EXCERPT PROVIDED START

Agriculture was a major employer from the start, and at one time the town had five cotton gins and three grain elevators. Over the years the town had a full range of services, including movie theaters, newspapers, saloons, livery stables, blacksmiths, cafes, bakeries, and drug stores. But through the decades the population declined and many businesses closed. Agriculture has remained as the area’s economic base, and a local cooperative operates the one remaining grain elevator.

The town experienced a minor flood in 1995.

==Geography==

Davidson is located at the junction of U.S. routes 70 and 183 in the southwestern part of Tillman County.

Hackberry Flat Wildlife Management Area, roughly 11 miles east-northeast of Davidson, is a restored wetlands habitat which forms a managed location for both wildlife and recreation. It encompasses 7,120 acres including 3,500 acres for flooding, 100 water control structures, and a 17-mile pipeline to bring water from Tom Steed Reservoir as needed.

EXCERPT PROVIDED END
EXTRACTED RECORDS START

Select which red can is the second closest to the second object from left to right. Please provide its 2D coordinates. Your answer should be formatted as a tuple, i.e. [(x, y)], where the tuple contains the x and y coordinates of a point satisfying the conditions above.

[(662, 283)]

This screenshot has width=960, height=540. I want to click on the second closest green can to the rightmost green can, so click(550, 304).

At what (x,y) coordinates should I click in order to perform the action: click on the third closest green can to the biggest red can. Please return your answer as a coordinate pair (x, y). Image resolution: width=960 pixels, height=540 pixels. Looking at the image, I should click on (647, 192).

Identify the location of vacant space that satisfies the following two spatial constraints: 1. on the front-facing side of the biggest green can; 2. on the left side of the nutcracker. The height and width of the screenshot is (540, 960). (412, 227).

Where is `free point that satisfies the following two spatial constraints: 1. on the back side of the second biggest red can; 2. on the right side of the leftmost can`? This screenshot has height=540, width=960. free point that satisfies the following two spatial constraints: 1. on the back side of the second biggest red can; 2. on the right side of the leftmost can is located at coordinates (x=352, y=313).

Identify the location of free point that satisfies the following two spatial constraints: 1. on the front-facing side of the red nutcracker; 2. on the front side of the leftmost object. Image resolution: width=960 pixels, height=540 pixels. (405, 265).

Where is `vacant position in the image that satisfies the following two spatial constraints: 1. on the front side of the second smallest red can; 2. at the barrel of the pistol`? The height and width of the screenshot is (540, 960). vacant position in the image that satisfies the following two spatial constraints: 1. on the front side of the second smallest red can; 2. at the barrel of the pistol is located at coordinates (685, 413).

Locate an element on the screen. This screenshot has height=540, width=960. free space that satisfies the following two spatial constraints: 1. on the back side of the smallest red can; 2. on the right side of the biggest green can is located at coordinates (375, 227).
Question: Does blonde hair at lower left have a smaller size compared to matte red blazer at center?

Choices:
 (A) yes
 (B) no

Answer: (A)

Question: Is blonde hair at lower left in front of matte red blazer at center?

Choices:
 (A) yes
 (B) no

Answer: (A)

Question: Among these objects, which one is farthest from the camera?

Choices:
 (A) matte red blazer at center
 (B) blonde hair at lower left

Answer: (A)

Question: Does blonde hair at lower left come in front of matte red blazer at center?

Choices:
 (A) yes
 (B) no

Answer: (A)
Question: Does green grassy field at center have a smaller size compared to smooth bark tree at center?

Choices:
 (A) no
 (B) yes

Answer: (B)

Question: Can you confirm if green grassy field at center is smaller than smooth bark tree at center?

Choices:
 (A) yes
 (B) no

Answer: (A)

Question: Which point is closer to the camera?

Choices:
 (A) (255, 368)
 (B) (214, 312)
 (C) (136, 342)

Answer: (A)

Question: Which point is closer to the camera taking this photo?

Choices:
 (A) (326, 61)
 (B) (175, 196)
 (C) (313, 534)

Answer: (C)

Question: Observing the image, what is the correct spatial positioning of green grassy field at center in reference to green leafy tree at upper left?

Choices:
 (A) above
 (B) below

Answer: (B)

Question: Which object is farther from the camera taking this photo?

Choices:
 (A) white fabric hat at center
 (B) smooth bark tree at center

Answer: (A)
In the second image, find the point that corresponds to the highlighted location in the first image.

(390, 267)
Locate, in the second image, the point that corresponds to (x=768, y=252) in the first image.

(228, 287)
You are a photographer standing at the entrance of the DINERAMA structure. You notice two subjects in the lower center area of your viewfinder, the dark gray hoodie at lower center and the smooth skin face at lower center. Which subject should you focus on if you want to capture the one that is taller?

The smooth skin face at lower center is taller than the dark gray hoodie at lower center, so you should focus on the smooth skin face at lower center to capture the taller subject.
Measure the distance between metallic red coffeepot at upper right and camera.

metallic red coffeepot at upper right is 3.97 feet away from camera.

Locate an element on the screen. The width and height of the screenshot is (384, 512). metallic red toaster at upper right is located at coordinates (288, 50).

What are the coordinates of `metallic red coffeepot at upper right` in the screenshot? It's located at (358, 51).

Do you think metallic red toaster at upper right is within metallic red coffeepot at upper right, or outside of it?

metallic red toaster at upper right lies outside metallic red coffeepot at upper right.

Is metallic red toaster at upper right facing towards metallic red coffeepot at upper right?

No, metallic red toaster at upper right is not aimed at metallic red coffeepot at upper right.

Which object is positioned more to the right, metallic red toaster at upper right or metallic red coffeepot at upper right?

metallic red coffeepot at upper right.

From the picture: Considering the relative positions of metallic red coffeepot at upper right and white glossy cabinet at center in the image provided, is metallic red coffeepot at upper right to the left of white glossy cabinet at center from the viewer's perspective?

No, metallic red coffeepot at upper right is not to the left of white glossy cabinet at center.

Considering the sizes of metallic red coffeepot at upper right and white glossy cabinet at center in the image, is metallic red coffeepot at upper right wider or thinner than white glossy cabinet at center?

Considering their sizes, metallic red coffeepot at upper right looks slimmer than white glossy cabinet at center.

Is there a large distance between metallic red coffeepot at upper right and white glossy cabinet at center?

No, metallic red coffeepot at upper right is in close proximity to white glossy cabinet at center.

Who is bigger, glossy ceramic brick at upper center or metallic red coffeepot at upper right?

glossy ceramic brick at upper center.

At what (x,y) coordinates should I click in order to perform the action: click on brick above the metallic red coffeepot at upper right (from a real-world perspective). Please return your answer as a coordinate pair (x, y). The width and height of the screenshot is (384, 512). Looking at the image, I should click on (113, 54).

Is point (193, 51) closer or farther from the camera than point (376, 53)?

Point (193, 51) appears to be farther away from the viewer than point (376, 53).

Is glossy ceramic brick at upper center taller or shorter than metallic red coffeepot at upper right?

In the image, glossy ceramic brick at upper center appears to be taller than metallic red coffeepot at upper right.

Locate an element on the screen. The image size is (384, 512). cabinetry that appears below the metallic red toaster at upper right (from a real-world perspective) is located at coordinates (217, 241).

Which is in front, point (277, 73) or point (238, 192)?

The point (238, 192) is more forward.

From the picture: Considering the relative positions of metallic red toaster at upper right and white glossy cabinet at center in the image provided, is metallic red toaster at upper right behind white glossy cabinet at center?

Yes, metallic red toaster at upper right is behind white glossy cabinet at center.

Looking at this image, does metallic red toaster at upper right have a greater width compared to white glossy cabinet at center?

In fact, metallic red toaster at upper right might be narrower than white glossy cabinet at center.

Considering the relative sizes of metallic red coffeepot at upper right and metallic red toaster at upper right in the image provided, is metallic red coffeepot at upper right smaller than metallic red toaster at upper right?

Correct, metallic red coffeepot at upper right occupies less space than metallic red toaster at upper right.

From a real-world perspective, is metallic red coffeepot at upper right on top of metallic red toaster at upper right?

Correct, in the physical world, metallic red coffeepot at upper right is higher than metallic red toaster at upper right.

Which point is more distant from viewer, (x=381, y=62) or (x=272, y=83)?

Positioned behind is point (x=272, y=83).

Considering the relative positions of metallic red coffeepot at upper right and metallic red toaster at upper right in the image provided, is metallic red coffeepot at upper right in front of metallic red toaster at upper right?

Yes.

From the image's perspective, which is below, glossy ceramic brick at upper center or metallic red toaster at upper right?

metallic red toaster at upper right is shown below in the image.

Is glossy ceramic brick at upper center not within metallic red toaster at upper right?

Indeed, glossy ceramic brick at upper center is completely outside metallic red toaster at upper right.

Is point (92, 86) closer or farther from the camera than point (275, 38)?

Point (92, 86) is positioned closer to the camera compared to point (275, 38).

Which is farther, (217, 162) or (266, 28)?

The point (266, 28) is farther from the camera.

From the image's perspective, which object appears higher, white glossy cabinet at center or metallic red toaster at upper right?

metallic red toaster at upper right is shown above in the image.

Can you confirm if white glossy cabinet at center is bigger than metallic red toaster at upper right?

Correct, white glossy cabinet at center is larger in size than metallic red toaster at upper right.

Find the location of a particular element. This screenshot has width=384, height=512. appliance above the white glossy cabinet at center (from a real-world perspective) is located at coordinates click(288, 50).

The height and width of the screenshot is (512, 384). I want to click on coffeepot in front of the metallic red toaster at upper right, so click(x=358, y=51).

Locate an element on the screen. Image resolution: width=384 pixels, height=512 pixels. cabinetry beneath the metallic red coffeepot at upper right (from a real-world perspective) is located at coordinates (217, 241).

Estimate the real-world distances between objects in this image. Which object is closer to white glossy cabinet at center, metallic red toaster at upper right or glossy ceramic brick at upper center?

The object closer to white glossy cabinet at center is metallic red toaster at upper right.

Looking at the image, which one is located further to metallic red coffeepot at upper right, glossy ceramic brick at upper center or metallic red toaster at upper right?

EXTRACTED RECORDS END

Pick up the text about Davidson where it stops and write the next part.

▶ **TASK ANSWER**
According to the United States Census Bureau, the town has a total area of 0.5 sqmi, all land.

==Demographics==

Historical population
| Census | Pop. | Note | %± |
| 1910 | 361 |  | — |
| 1920 | 461 |  | 27.7% |
| 1930 | 572 |  | 24.1% |
| 1940 | 507 |  | −11.4% |
| 1950 | 490 |  | −3.4% |
| 1960 | 429 |  | −12.4% |
| 1970 | 515 |  | 20.0% |
| 1980 | 501 |  | −2.7% |
| 1990 | 473 |  | −5.6% |
| 2000 | 375 |  | −20.7% |
| 2010 | 315 |  | −16.0% |
| 2020 | 241 |  | −23.5% |
U.S. Decennial Census

===2020 census===

As of the 2020 census, Davidson had a population of 241. The median age was 50.1 years. 14.5% of residents were under the age of 18 and 24.5% of residents were 65 years of age or older. For every 100 females there were 109.6 males, and for every 100 females age 18 and over there were 112.4 males age 18 and over.

0.0% of residents lived in urban areas, while 100.0% lived in rural areas.

There were 107 households in Davidson, of which 25.2% had children under the age of 18 living in them. Of all households, 43.0% were married-couple households, 24.3% were households with a male householder and no spouse or partner present, and 28.0% were households with a female householder and no spouse or partner present. About 27.1% of all households were made up of individuals and 14.9% had someone living alone who was 65 years of age or older.

There were 139 housing units, of which 23.0% were vacant. The homeowner vacancy rate was 1.2% and the rental vacancy rate was 4.3%.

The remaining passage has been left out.